Smith, of the Hyatt, said that when he could not get approval from a credit card, he called DuPont. She supplied him with another name and another credit card number to keep the room.

Cureton also complained that Tampa hasn't given the organization enough incentives considering the financial boost the gathering will give the area.

"Financially, I know that they have not done as other cities have done for us," Cureton said.

Previous host cities have offered in-kind services such as free auditorium space, VIP cars and sponsorships, Cureton said.

But Vicki Isley, spokesperson for the Tampa/Hillsborough Convention & Visitors Association, said the group was given incentives to come here.

Her association has spent $184,000, renting meeting space in the Convention Center and the Ice Palace, hosting a reception and paying for some of the transportation.

"I am not understanding the complaint," she said, adding that her organization is thrilled to have the religious group meet in Tampa.

"Hosting the National Baptist Convention is certainly something the association is proud to do," she said. "It is a good thing for the community."

Contacted later, Cureton said: "I am happy with what they have done . . . but I was hopeful that the city would give a little more than they have done. I would have hoped that we would have gotten more, whether it was in-kind or money for other expenses.
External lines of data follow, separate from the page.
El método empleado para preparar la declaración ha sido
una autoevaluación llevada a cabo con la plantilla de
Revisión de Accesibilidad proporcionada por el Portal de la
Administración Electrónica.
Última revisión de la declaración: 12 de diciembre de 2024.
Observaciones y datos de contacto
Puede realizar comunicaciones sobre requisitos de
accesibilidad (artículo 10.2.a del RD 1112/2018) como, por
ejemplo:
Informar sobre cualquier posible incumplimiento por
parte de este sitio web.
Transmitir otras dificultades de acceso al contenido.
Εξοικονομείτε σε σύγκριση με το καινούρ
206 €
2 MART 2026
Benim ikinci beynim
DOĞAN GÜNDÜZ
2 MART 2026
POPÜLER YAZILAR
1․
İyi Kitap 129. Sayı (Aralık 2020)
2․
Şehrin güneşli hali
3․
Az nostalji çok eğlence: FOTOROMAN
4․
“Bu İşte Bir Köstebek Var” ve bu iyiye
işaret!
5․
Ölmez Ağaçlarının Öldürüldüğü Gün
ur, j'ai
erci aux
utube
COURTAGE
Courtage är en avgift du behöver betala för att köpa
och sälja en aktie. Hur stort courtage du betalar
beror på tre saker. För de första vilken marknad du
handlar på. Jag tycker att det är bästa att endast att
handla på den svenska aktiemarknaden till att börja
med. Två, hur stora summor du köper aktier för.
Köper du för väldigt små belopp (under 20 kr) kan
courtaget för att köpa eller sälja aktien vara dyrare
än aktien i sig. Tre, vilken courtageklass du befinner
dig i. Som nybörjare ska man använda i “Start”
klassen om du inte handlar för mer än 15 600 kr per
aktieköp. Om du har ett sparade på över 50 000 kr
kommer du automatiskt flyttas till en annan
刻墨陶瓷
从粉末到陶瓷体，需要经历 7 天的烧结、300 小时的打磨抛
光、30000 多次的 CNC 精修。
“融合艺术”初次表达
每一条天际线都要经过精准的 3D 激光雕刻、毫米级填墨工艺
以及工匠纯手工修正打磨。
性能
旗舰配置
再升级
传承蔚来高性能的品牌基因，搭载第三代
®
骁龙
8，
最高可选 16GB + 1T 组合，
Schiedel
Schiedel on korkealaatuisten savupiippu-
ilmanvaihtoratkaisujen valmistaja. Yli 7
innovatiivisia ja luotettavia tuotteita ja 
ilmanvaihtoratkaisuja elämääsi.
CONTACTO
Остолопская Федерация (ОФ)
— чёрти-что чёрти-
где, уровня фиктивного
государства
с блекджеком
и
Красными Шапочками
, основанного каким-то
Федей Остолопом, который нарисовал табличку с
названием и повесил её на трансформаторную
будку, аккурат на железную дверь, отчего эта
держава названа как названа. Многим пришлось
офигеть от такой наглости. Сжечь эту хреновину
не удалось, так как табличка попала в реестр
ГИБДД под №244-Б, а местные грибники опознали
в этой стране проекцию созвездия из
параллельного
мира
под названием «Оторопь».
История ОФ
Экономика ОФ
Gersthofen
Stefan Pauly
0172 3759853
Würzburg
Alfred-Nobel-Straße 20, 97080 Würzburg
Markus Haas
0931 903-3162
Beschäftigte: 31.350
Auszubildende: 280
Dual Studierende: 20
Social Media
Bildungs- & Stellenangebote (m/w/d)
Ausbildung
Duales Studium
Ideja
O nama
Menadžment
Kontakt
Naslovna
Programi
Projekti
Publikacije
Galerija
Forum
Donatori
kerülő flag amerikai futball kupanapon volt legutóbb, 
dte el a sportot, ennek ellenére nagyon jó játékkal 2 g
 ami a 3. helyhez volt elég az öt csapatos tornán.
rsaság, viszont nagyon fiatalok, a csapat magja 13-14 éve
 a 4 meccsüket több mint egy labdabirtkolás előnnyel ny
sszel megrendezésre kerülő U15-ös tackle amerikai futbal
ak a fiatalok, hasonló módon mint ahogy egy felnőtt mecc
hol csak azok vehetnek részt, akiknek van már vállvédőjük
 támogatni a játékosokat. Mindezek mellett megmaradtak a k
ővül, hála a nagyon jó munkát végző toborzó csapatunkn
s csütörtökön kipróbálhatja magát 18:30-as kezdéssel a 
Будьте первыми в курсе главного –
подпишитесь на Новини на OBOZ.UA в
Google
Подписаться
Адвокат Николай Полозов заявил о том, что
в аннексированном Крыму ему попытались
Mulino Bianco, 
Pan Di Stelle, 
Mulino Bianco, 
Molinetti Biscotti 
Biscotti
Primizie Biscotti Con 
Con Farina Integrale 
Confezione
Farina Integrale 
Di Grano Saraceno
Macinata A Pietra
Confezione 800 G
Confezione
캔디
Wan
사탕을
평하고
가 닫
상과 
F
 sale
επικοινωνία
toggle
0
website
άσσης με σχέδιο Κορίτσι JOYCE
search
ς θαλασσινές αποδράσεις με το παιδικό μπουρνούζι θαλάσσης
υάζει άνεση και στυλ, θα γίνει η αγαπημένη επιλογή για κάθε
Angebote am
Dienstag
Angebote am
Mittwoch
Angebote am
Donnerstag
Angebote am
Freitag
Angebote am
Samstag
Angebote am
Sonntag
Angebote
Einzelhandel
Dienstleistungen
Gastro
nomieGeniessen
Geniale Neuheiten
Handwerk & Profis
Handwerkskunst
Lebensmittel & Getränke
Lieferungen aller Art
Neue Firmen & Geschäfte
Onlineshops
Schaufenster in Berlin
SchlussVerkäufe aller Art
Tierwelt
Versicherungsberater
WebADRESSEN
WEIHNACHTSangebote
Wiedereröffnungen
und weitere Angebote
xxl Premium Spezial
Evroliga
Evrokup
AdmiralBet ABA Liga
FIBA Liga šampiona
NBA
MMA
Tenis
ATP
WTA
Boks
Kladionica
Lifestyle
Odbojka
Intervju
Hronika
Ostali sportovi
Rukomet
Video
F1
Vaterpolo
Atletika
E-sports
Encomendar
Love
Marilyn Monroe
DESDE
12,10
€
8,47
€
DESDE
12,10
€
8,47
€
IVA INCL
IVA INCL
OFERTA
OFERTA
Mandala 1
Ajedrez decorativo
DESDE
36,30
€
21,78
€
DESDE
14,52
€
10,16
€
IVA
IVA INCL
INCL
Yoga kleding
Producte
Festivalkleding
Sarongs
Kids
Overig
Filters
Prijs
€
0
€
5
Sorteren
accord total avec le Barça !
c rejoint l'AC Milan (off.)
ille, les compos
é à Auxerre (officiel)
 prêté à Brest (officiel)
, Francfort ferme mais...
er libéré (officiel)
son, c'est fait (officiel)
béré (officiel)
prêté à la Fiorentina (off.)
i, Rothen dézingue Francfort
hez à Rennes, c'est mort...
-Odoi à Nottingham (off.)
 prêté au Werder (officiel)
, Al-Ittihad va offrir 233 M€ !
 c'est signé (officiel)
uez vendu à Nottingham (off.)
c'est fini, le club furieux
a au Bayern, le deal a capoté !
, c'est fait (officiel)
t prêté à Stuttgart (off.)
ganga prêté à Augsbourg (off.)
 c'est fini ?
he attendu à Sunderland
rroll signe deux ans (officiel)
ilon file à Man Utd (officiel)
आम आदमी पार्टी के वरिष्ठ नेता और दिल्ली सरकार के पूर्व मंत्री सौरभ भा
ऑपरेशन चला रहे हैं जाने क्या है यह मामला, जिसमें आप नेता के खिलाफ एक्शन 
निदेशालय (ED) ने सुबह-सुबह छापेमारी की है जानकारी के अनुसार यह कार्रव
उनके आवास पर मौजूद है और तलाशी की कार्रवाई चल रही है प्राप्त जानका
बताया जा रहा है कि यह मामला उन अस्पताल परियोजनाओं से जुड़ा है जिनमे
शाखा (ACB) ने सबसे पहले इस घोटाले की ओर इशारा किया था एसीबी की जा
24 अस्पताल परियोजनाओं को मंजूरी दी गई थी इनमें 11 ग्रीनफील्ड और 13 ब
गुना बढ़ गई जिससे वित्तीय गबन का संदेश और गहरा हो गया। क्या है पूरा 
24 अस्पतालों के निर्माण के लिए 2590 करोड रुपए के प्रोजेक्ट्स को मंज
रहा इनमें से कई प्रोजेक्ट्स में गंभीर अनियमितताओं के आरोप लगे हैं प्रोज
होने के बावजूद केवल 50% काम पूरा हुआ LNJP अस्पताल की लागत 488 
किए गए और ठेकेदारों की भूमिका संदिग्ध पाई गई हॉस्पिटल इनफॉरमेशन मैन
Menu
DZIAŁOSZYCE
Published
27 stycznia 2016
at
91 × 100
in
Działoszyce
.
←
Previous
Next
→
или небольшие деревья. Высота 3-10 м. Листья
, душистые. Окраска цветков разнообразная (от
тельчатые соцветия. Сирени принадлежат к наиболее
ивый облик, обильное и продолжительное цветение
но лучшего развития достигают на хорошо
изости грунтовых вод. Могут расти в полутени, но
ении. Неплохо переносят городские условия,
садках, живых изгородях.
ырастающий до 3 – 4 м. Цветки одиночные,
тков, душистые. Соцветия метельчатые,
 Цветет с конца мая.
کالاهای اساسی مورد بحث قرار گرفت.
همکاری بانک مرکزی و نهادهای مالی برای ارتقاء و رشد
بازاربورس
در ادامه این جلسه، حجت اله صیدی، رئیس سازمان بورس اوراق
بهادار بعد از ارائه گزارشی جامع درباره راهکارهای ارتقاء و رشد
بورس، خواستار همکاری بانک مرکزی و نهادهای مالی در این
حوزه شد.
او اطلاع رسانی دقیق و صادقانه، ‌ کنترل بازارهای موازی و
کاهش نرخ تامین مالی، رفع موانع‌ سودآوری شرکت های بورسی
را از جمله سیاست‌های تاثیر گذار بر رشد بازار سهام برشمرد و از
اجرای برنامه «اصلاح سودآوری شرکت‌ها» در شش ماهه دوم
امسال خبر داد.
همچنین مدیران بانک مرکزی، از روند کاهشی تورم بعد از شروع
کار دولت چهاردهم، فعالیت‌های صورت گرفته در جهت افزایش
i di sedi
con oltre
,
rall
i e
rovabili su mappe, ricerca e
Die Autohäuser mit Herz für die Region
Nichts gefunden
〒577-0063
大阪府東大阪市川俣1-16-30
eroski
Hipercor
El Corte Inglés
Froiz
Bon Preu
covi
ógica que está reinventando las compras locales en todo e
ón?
I don't precisely know how many cars we got, but we had to rent cars for some of our staff."

Other members of the convention say complaints about the host city and its accommodations are nothing new.

They say they often have trouble finding a comfortable fit because of the organization's size.

E.V. Hill, pastor of Mount Zion Missionary Baptist Church in Los Angeles, said during a convention in Birmingham, Ala., the mayor asked citizens to donate bedrooms to NBC members.

"Christians from everywhere came forward to donate rooms," said Hill, also a front-runner in the presidential race. "I would personally appreciate that kind of help again."

Acen L. Phillips, who is also running for president, said during the days when African-Americans were banned from many hotels, convention members routinely bunked at local NBC members' homes.

He said the tradition still exists on a smaller scale today.

"They would get new sheets and towels and fix up their rooms for people," he said of the host families. "Even this time in Tampa, houses will be jammed full with us."

He said people also will share hotel rooms. "We'll have three and four people to a room," he said.

Phillips said he doesn't regret the choice of Tampa, although the circumstances have changed.

"It was kind of like saying thank you, Mr. President," he said of the Tampa meeting. "If (Lyons) had succeeded in his first term, it would have been a high celebration."

But Richardson, a longtime Lyons critic who ran against him in 1994, said the selection of Tampa illustrates the problem with the convention.

It is too concerned about its VIPs and not concerned enough about its members.

He said it should have picked one of the many cities in this country that have adequate rooms near their convention centers, rather than one that would give its president the home-court advantage for his re-election campaign.

"Deciding where we ought to meet should be based on the convenience of the least and the last, not on the VIPs," he said. He added that it's ironic that Lyons is missing the gathering, which was organized to help promote him. "God has a strange sense of humor."